[Stored items]
.....

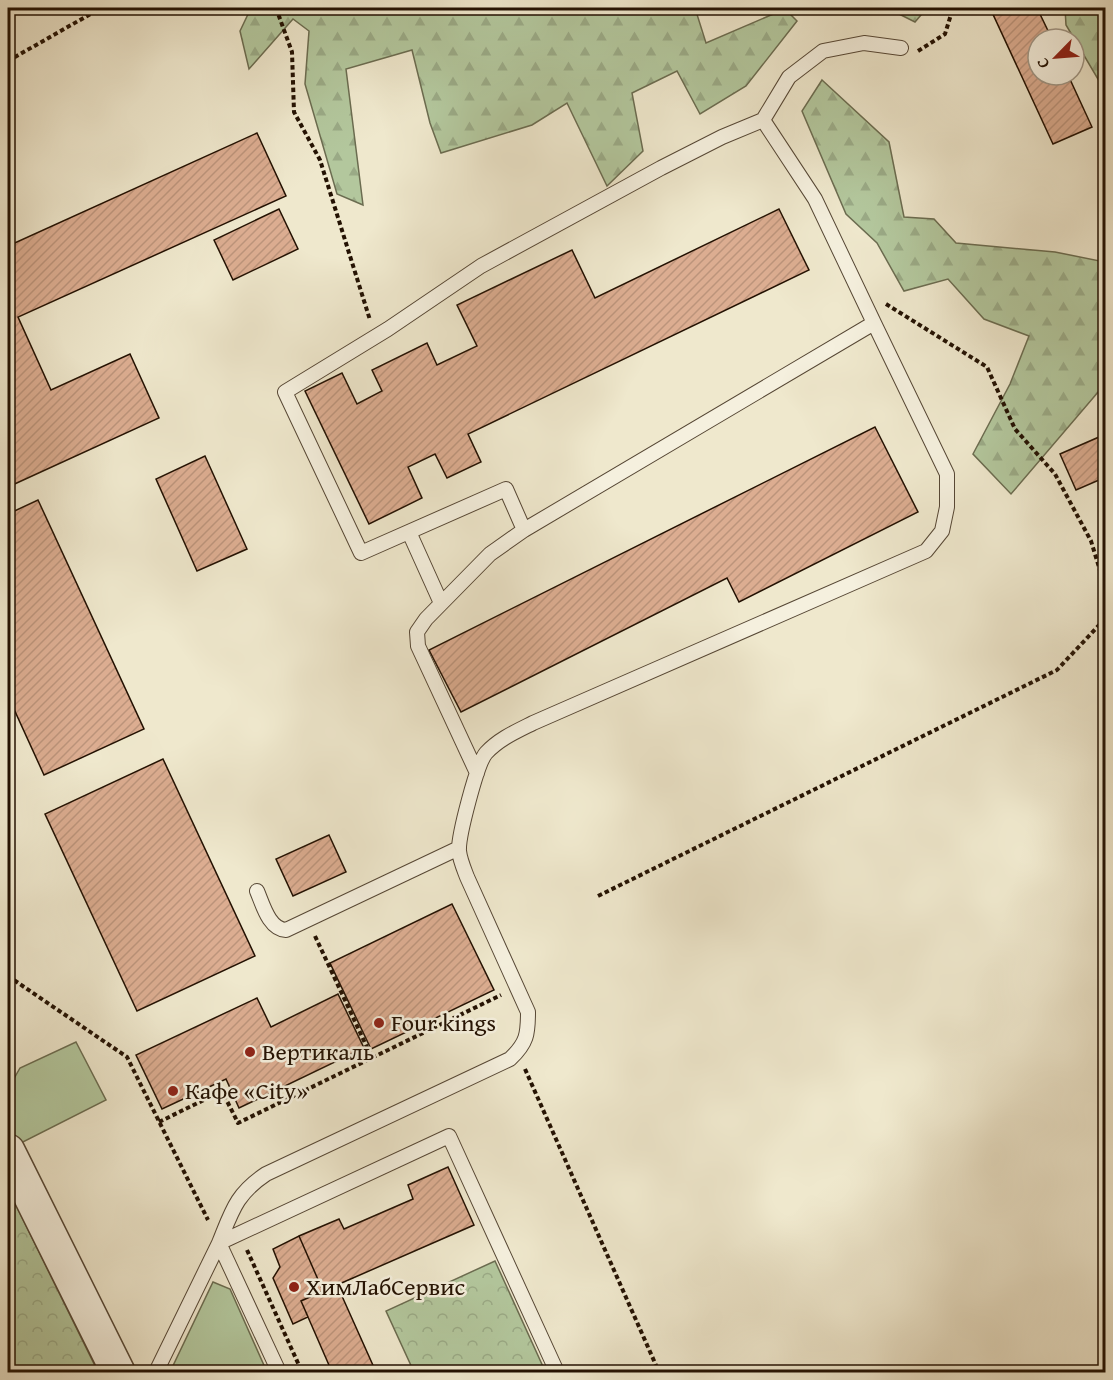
<svg xmlns="http://www.w3.org/2000/svg" width="1113" height="1380" font-family="'Gentium Book Plus',serif">
<style>
.grass{fill:#b3c79d;stroke:#6b6c50;stroke-width:1.5}
.forest{fill:url(#forest-firs);stroke:#6b6c50;stroke-width:1.5}
.park{fill:url(#park-crowns);stroke:#6b6c50;stroke-width:1.5}
.building{fill:url(#building-hatch);stroke:#231102;stroke-width:1.5}
.lines{fill:none;stroke-linecap:round;stroke-linejoin:round}
.service-casing{stroke:#564735;stroke-width:16}
.tertiary-casing{stroke:#564735;stroke-width:36}
.path{stroke:#231102;stroke-width:4;stroke-dasharray:4.5 3;stroke-linecap:butt}
.service{stroke:#f5f0de;stroke-width:14}
.tertiary{stroke:#f5f0de;stroke-width:33}
.poi-dot{fill:#8f2418;stroke:#f5f0de;stroke-width:2}
.labels{text-anchor:middle;stroke-width:5;stroke-linejoin:round;paint-order:stroke}
.poi-label{font-size:24px;fill:#231102;stroke:#f5f0de;text-anchor:start}
</style>
<defs>
<pattern id="forest-firs" width="22" height="20" patternUnits="userSpaceOnUse" patternTransform="scale(1.5)"><rect width="22" height="20" fill="#b3c79d"/><path d="M5 1l3.5 6h-7zM16 11l3.5 6h-7z" fill="#9aaa86"/></pattern>
<pattern id="park-crowns" width="20" height="18" patternUnits="userSpaceOnUse" patternTransform="scale(1.5)"><rect width="20" height="18" fill="#b3c79d"/><path d="M2 6a3 3 0 1 1 6 0M12 15a3 3 0 1 1 6 0" fill="none" stroke="#9aaa86"/></pattern>
<pattern id="building-hatch" width="6" height="6" patternUnits="userSpaceOnUse" patternTransform="scale(1.5)"><rect width="6" height="6" fill="#dcad91"/><path d="M-1 1l2-2M0 6l6-6M5 7l2-2" fill="none" stroke="#bc947b"/></pattern>
</defs>
<rect width="100%" height="100%" fill="#efe8cd"/>
<filter id="stains"><feTurbulence type="fractalNoise" baseFrequency=".00333" numOctaves="4"/><feColorMatrix values="0 0 0 0 .2 0 0 0 0 .09 0 0 0 0 .02 0 0 0 .5 -.17"/></filter>
<radialGradient id="worn" r=".72"><stop offset=".6" stop-color="#630" stop-opacity="0"/><stop offset="1" stop-color="#630" stop-opacity=".3"/></radialGradient>
<path class="grass" d="M76,1042L106,1100L17,1145L8,1126V1089L20,1068Z
M213,1282L230,1289L267,1372H170Z"/>
<path class="forest" d="M251,8H695L706,43L785,9L797,21L746,86L700,114L677,71L632,93L643,151L607,186L567,103L532,125L441,153L430,123L412,50L346,69L363,205L337,194L305,84L309,31L293,19L249,69L240,31Z
M887,8H927L915,22Z
M1065,8H1105V91L1066,25Z
M822,80L889,142L904,217L934,219L956,243L1055,252L1105,262V384L1011,494L973,454L1010,384L1029,336L984,319L948,279L904,291L877,243L846,214L802,111Z"/>
<path class="park" d="M8,1189L98,1372H8Z
M495,1261L545,1371L541,1372H414L386,1311Z"/>
<path class="building" d="M995,8H1037L1052,39H1038V75H1068L1092,127L1053,144L991,10Z
M257,133L286,196L18,317L51,390L130,354L159,418L8,487V246Z
M279,209L298,249L233,280L214,240Z
M779,209L809,270L468,434L481,462L447,478L435,454L408,467L422,498L369,524L305,391L342,373L357,404L382,391L372,370L427,343L437,365L477,346L457,305L572,250L595,298Z
M875,427L918,512L739,602L727,578L461,712L429,650Z
M1106,434V477L1076,490L1060,454Z
M205,456L247,549L197,571L156,479Z
M38,500L144,729L44,775L8,696V514Z
M163,759L255,956L137,1011L45,814Z
M329,835L346,872L293,896L276,859Z
M452,904L494,990L371,1049L330,963Z
M338,994L364,1048L239,1108L226,1079L162,1109L136,1055L257,998L271,1027Z
M448,1167L474,1225L337,1285L376,1372H332L301,1301L323,1291L299,1236L339,1219L344,1229L413,1199L408,1185Z
M299,1236L323,1291L301,1301L308,1317L293,1324L273,1278L280,1267L273,1249Z"/>
<g class="lines">
<defs>
<path id="service" d="M763,120L815,199L874,323
M524,530L506,489L361,553L285,392L388,329L481,266L661,168L722,137L763,120L789,77L823,51L864,43L901,48
M409,532L441,603
M257,891C263,905 269,929 286,930L459,848
M156,1372L219,1243L449,1136L557,1372
M279,1372L219,1243C232,1211 236,1194 266,1174L510,1059C527,1043 528,1034 528,1012L467,877C464,869 460,860 459,851C458,837 477,763 486,753C499,739 515,732 533,723L926,551L942,531L947,507V474L874,323L524,530L490,554L426,619L417,632L418,646L477,773"/>
<path id="tertiary" d="M8,1151L118,1372"/>
</defs>
<use href="#service" class="service-casing"/>
<use href="#tertiary" class="tertiary-casing"/>
<path class="path" d="M276,8L292,52L294,112L320,160L370,320
M918,51L945,34L953,8
M8,61L101,8
M886,304L987,367L1015,429L1055,474L1091,541L1106,590
M598,896L1057,670L1101,623L1106,613
M315,936L372,1058
M8,976L127,1057L208,1220
M525,1069L659,1372
M159,1122L222,1091L238,1123L501,995
M247,1250L302,1372"/>
<use href="#service" class="service"/>
<use href="#tertiary" class="tertiary"/>
</g>
<g class="poi-dot">
<circle cx="379" cy="1023" r="6"/>
<circle cx="250" cy="1052" r="6"/>
<circle cx="173" cy="1091" r="6"/>
<circle cx="294" cy="1287" r="6"/>
</g>
<g class="labels">
<g class="poi-label">
<text x="391" y="1031">Four kings</text>
<text x="262" y="1060">Вертикаль</text>
<text x="185" y="1099">Кафе «City»</text>
<text x="306" y="1295">ХимЛабСервис</text>
</g>
</g>
<rect width="1113" height="1380" fill="none" stroke="#efe8cd" stroke-width="30"/>
<rect x="9" y="9" width="1095" height="1362" fill="none" stroke="#231102" stroke-width="3"/>
<rect x="15" y="15" width="1083" height="1350" fill="none" stroke="#231102" stroke-width="1.5"/>
<g transform="translate(1056 57) rotate(245)"><circle r="28" fill="#f5f0de" stroke="#a19786" stroke-width="1.5"/>
<path d="M0-4.5L10 22L0 15L-10 22Z" fill="#8f2418"/>
<text y="-9" font-size="16" font-weight="bold" text-anchor="middle" fill="#231102">С</text>
</g>
<rect width="100%" height="100%" filter="url(#stains)"/>
<rect width="100%" height="100%" fill="url(#worn)"/>
</svg>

.....

[To do]
Although the records contain pictures, only their text should be repeated, exactly as it appears.

[Response below]
<svg xmlns="http://www.w3.org/2000/svg" width="1113" height="1380" font-family="'Gentium Book Plus',serif">
<style>
.grass{fill:#b3c79d;stroke:#6b6c50;stroke-width:1.5}
.forest{fill:url(#forest-firs);stroke:#6b6c50;stroke-width:1.5}
.park{fill:url(#park-crowns);stroke:#6b6c50;stroke-width:1.5}
.building{fill:url(#building-hatch);stroke:#231102;stroke-width:1.5}
.lines{fill:none;stroke-linecap:round;stroke-linejoin:round}
.service-casing{stroke:#564735;stroke-width:16}
.tertiary-casing{stroke:#564735;stroke-width:36}
.path{stroke:#231102;stroke-width:4;stroke-dasharray:4.5 3;stroke-linecap:butt}
.service{stroke:#f5f0de;stroke-width:14}
.tertiary{stroke:#f5f0de;stroke-width:33}
.poi-dot{fill:#8f2418;stroke:#f5f0de;stroke-width:2}
.labels{text-anchor:middle;stroke-width:5;stroke-linejoin:round;paint-order:stroke}
.poi-label{font-size:24px;fill:#231102;stroke:#f5f0de;text-anchor:start}
</style>
<defs>
<pattern id="forest-firs" width="22" height="20" patternUnits="userSpaceOnUse" patternTransform="scale(1.5)"><rect width="22" height="20" fill="#b3c79d"/><path d="M5 1l3.5 6h-7zM16 11l3.5 6h-7z" fill="#9aaa86"/></pattern>
<pattern id="park-crowns" width="20" height="18" patternUnits="userSpaceOnUse" patternTransform="scale(1.5)"><rect width="20" height="18" fill="#b3c79d"/><path d="M2 6a3 3 0 1 1 6 0M12 15a3 3 0 1 1 6 0" fill="none" stroke="#9aaa86"/></pattern>
<pattern id="building-hatch" width="6" height="6" patternUnits="userSpaceOnUse" patternTransform="scale(1.5)"><rect width="6" height="6" fill="#dcad91"/><path d="M-1 1l2-2M0 6l6-6M5 7l2-2" fill="none" stroke="#bc947b"/></pattern>
</defs>
<rect width="100%" height="100%" fill="#efe8cd"/>
<filter id="stains"><feTurbulence type="fractalNoise" baseFrequency=".00333" numOctaves="4"/><feColorMatrix values="0 0 0 0 .2 0 0 0 0 .09 0 0 0 0 .02 0 0 0 .5 -.17"/></filter>
<radialGradient id="worn" r=".72"><stop offset=".6" stop-color="#630" stop-opacity="0"/><stop offset="1" stop-color="#630" stop-opacity=".3"/></radialGradient>
<path class="grass" d="M76,1042L106,1100L17,1145L8,1126V1089L20,1068Z
M213,1282L230,1289L267,1372H170Z"/>
<path class="forest" d="M251,8H695L706,43L785,9L797,21L746,86L700,114L677,71L632,93L643,151L607,186L567,103L532,125L441,153L430,123L412,50L346,69L363,205L337,194L305,84L309,31L293,19L249,69L240,31Z
M887,8H927L915,22Z
M1065,8H1105V91L1066,25Z
M822,80L889,142L904,217L934,219L956,243L1055,252L1105,262V384L1011,494L973,454L1010,384L1029,336L984,319L948,279L904,291L877,243L846,214L802,111Z"/>
<path class="park" d="M8,1189L98,1372H8Z
M495,1261L545,1371L541,1372H414L386,1311Z"/>
<path class="building" d="M995,8H1037L1052,39H1038V75H1068L1092,127L1053,144L991,10Z
M257,133L286,196L18,317L51,390L130,354L159,418L8,487V246Z
M279,209L298,249L233,280L214,240Z
M779,209L809,270L468,434L481,462L447,478L435,454L408,467L422,498L369,524L305,391L342,373L357,404L382,391L372,370L427,343L437,365L477,346L457,305L572,250L595,298Z
M875,427L918,512L739,602L727,578L461,712L429,650Z
M1106,434V477L1076,490L1060,454Z
M205,456L247,549L197,571L156,479Z
M38,500L144,729L44,775L8,696V514Z
M163,759L255,956L137,1011L45,814Z
M329,835L346,872L293,896L276,859Z
M452,904L494,990L371,1049L330,963Z
M338,994L364,1048L239,1108L226,1079L162,1109L136,1055L257,998L271,1027Z
M448,1167L474,1225L337,1285L376,1372H332L301,1301L323,1291L299,1236L339,1219L344,1229L413,1199L408,1185Z
M299,1236L323,1291L301,1301L308,1317L293,1324L273,1278L280,1267L273,1249Z"/>
<g class="lines">
<defs>
<path id="service" d="M763,120L815,199L874,323
M524,530L506,489L361,553L285,392L388,329L481,266L661,168L722,137L763,120L789,77L823,51L864,43L901,48
M409,532L441,603
M257,891C263,905 269,929 286,930L459,848
M156,1372L219,1243L449,1136L557,1372
M279,1372L219,1243C232,1211 236,1194 266,1174L510,1059C527,1043 528,1034 528,1012L467,877C464,869 460,860 459,851C458,837 477,763 486,753C499,739 515,732 533,723L926,551L942,531L947,507V474L874,323L524,530L490,554L426,619L417,632L418,646L477,773"/>
<path id="tertiary" d="M8,1151L118,1372"/>
</defs>
<use href="#service" class="service-casing"/>
<use href="#tertiary" class="tertiary-casing"/>
<path class="path" d="M276,8L292,52L294,112L320,160L370,320
M918,51L945,34L953,8
M8,61L101,8
M886,304L987,367L1015,429L1055,474L1091,541L1106,590
M598,896L1057,670L1101,623L1106,613
M315,936L372,1058
M8,976L127,1057L208,1220
M525,1069L659,1372
M159,1122L222,1091L238,1123L501,995
M247,1250L302,1372"/>
<use href="#service" class="service"/>
<use href="#tertiary" class="tertiary"/>
</g>
<g class="poi-dot">
<circle cx="379" cy="1023" r="6"/>
<circle cx="250" cy="1052" r="6"/>
<circle cx="173" cy="1091" r="6"/>
<circle cx="294" cy="1287" r="6"/>
</g>
<g class="labels">
<g class="poi-label">
<text x="391" y="1031">Four kings</text>
<text x="262" y="1060">Вертикаль</text>
<text x="185" y="1099">Кафе «City»</text>
<text x="306" y="1295">ХимЛабСервис</text>
</g>
</g>
<rect width="1113" height="1380" fill="none" stroke="#efe8cd" stroke-width="30"/>
<rect x="9" y="9" width="1095" height="1362" fill="none" stroke="#231102" stroke-width="3"/>
<rect x="15" y="15" width="1083" height="1350" fill="none" stroke="#231102" stroke-width="1.5"/>
<g transform="translate(1056 57) rotate(245)"><circle r="28" fill="#f5f0de" stroke="#a19786" stroke-width="1.5"/>
<path d="M0-4.5L10 22L0 15L-10 22Z" fill="#8f2418"/>
<text y="-9" font-size="16" font-weight="bold" text-anchor="middle" fill="#231102">С</text>
</g>
<rect width="100%" height="100%" filter="url(#stains)"/>
<rect width="100%" height="100%" fill="url(#worn)"/>
</svg>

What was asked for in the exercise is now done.